Trubiak’s first response was resistance. “The thought made me physically sick,” he says. But after weeks of sleepless, sweaty nights, he started seeing a return to Flin Flon as an opportunity to gain work experience, go off the grid, and get to know his family better. Trubiak scored the job, promised to stay for a year, and assumed he would keep a low profile. That lasted for exactly a week, until someone from the new Flin Flon Arts Council asked him to perform at a music festival called Flonstock. There, one night on the prairie, Trubiak met a gay guy in his early 20s who shocked him with how out he was. “He was unabashedly, overtly gay,” Trubiak says. “The hair, the clothes, the short shorts, the total sense of style, owning who he is. I could never have been that brave.”

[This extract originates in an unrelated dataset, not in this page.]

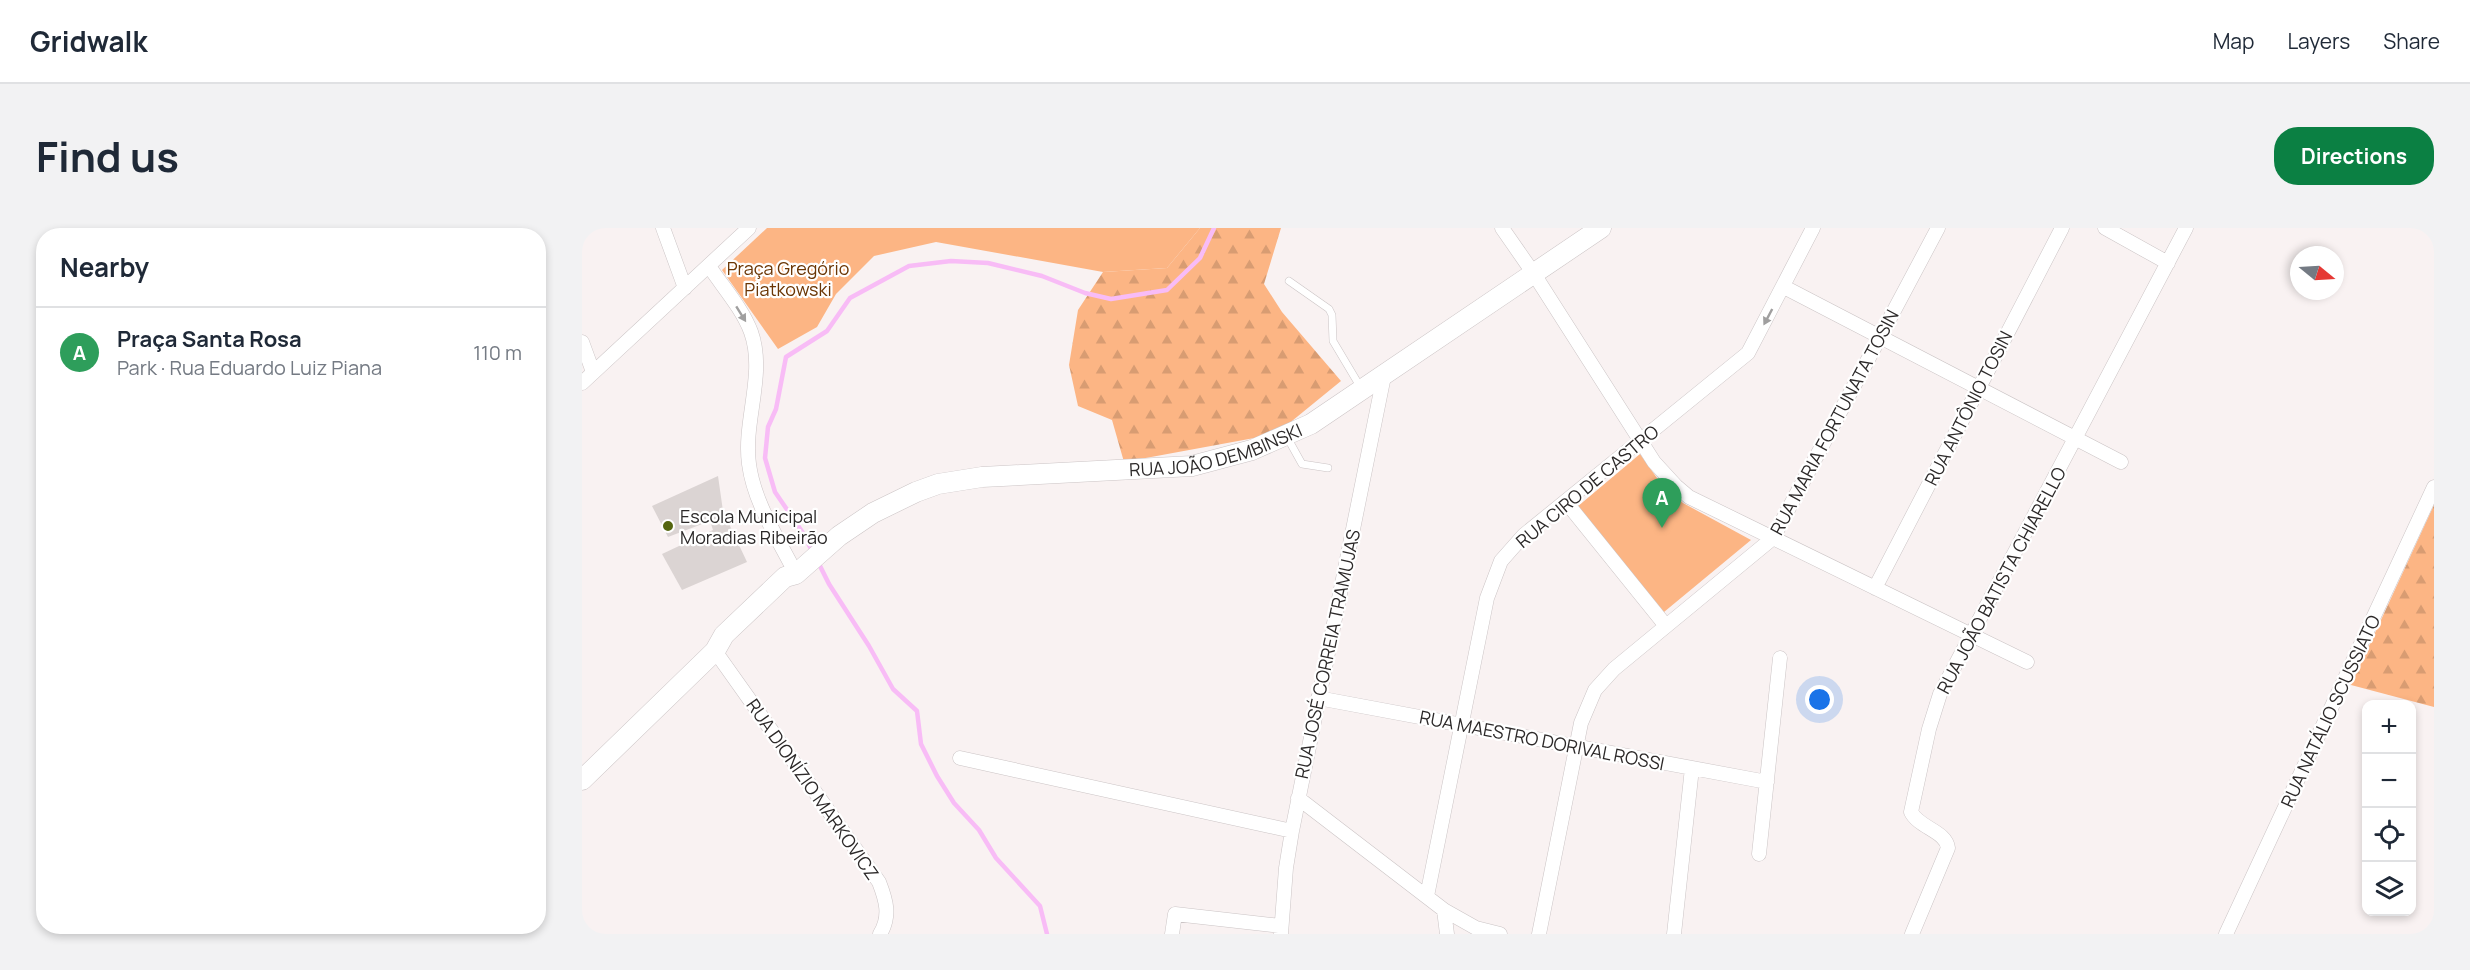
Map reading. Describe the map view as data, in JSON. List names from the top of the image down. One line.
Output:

Since then, Trubiak has met other Flin Flon gays he could have never imagined meeting as a teenager – and he started singing with a folk band called Five Easy Pieces. Flin Flon has shrunk, he says, thanks to a declining economy, but he doesn’t see that as a bad thing. “Now it’s embracing an arts culture,” he says. “Even though it’s become smaller, it’s strangely more inclusive.”

Opening up at Living Books and performing at festivals and cafés isn’t the only way Trubiak has been a positive queer influence on his hometown. Working as a mental-health worker, he turns over his office every week to a young client so she can call the same Rainbow Resource Centre that helped him two decades ago. And just the other day, his old guidance counsellor invited him back to his high school to speak out against bullying.

“I have the feeling of being a valued member of the community,” he says. “Professionally, I have never been more invigorated. Creatively, I have never been more alive.” He still plans to leave again this fall, to return to his boyfriend and (hopefully) a social-work job in Ottawa. In the meantime, his music is being inspired more than ever by prairie sunsets he once looked at and thought he would never see again.